Time is cyclical in the Hindu view. The cosmos is created, maintained for a certain period, then destroyed, only to be recreated. This cycle has no beginning and no end. Each world cycle (sometimes called a Great Cycle) is the equivalent of a single day in the life of the god Brahma, who is often understood to be the "creator" of the universe. Each Brahma-day lasts 4,320,000,000 years. Each Brahma-day is divided into four yugas: the Satya Yuga is said to last about 1.7 million years; the Treta Yuga about 1.3 million years; the Dvapara Yuga about 860 thousand years; and the Kali Yuga, about 430 million years. The world as we know it is currently in the last of the four yugas, the Kali Yuga, the most chaotic and degenerated period, when dharma—order—has broken down almost completely.
In this sense, since all time is measured relative to the divine, all time is thus sacred. Until fairly recently, there were dozens of different calendars in use in the Hindu world, each of which reflected certain regional and sectarian variations. In contemporary India, there are two main calendars used alongside the Gregorian calendar of the West: the Vikram Samvant and the Saka. The Saka was developed by a 1st-century Indian king, Shalivahana, in the year 78 C.E., while the Vikram is thought to have begun at about the same time with the coronation of the king Vikramaditya. Both of these are lunisolar calendars, thus measuring the year according to twelve lunar months. All major religious festivals and auspicious times and days for performing particular rituals are determined by these calendars.
Hinduism has traditionally held that there are certain times and days that are better to hold or to begin important events, such as marriage, particular religious rituals, even business ventures. The times and days for all major religious events are determined by careful consultation of the calendars by priests. On a more mundane level, many Hindus will consult a priest or other religious figure to determine the proper day for a marriage, or a journey, or any number of other activities. For each person, there are more and less auspicious times, based on the day and time of their birth, the movements of the planets and stars, and a number of other factors. Many Hindus have their own astrological charts made—sometimes by parents shortly after the birth of a child—that they will consult and have interpreted by priests throughout their lives.
Another sense of sacred time in the Hindu world is the time of the distant past, a kind of mythical time when certain gods were active in the human realm. The Mahabharata and the Ramayana record these times, as do the many Puranas, which often narrate divine acts in the human world. As much as these mythic times are understood to be in the past, there is an important sense in which this past continues to be relevant. These stories are retold over and over again, and often presented in dramatic form (including on television), thus making them in a sense contemporary.

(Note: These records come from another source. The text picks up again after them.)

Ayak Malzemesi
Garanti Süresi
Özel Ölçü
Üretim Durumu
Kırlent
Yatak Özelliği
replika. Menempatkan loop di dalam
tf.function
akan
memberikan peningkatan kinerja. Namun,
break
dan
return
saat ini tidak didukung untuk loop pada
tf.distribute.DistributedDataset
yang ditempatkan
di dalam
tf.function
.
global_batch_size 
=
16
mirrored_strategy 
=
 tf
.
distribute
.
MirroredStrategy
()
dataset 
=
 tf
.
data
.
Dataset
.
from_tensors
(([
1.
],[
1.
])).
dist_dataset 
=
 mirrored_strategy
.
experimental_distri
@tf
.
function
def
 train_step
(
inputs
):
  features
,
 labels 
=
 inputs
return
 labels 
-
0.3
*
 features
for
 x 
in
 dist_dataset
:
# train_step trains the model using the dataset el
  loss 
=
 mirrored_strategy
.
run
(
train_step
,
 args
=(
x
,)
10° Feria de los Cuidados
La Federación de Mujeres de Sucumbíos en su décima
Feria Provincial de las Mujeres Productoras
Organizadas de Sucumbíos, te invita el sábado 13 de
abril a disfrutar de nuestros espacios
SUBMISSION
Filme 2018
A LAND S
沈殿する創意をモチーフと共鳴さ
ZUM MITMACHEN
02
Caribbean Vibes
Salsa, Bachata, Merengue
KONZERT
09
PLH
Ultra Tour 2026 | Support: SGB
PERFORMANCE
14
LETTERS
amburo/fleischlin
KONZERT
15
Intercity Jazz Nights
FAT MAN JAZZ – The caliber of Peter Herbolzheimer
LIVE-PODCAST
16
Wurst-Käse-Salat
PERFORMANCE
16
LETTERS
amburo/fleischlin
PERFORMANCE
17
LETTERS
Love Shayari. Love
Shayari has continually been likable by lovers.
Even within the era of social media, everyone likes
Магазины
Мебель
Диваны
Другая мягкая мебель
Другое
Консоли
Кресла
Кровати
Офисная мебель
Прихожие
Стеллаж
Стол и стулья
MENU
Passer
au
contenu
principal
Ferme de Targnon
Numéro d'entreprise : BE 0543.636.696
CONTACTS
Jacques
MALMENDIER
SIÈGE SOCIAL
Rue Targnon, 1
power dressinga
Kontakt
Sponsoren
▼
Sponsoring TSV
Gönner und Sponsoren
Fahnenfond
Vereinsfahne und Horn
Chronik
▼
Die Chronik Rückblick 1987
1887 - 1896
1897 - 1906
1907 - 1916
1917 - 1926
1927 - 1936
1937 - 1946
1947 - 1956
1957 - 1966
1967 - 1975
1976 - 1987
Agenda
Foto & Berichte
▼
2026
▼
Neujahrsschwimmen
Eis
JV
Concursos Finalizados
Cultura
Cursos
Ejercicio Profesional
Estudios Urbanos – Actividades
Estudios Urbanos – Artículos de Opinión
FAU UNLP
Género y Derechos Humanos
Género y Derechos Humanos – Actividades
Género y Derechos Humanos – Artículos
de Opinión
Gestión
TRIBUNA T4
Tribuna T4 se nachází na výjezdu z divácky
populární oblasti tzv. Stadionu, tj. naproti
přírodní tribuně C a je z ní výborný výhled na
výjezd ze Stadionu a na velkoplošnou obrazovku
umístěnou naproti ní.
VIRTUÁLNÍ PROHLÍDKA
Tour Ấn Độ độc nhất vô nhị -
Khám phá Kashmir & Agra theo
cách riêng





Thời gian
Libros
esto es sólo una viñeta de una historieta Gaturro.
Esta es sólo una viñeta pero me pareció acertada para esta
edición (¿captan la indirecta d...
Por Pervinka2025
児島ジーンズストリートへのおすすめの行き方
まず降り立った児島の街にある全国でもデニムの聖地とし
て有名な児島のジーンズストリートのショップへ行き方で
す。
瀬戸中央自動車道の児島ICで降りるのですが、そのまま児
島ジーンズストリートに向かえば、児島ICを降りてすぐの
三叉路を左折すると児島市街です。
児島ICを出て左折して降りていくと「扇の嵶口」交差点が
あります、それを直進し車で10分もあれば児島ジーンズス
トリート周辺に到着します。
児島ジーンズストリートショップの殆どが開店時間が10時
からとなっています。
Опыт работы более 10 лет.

Such a sense of sacred time is not always beneficent, however. For instance, in the contemporary political realm some Hindus, particularly those on the right side of the political spectrum, have called for a return to or restoration of this ancient, mythic idealized sacred past, a past when god-kings such as Rama ruled India according to the laws of dharma. Such conceptions of the past, and such calls for a return to a more sacred Hindu time, have all too often had disastrous effects, leading to some extremists to demand that all non-Hindus leave India. The late 1980s and early 1990s saw one such movement with the rise of the BJP political party, which called precisely for a return to the sacred past, and the eventual destruction of the Babri Masjid in Ayodha in 1992 and subsequent riots that left thousands of Hindus and Muslims dead.
Another sense of sacred time is seen in the many stories about the Krishna and his human "consort" Radha. Radha and Krishna's relationship takes place in the forest of Vrindavana (Vrindavan or Brindavana or Brindavan). Although Vrindavana is a physical place—it is in the Mathura district of the modern state of Uttar Pradesh—it is usually conceived as a mythical paradise, a kind of utopia (literally a "no place") that exists "out of time," in a kind of eternal divine present.
Pilgrims visit Vrindavana, seeking the places where Krishna and Radha lived and engaged in their divine play and divine love, as described in any number of devotional texts, such as the beloved Gitagovinda, written by the poet Jayadeva in the 12th century. Although the gods are not physically present (although they can be, in the form of murtis, images), being in this sacred land in a sense transports the worshippers out of human time, into divine time. In an important sense, any Hindu temple, or any sacred place, presents this same sense of temporal transcendence, of sacred, eternal time.
1. How does the Hindu understanding of time differ from the western construction of time?
2. Why are many Hindus interested in the concept of auspicious days?
3. How has sacred time become politicized within Hinduism?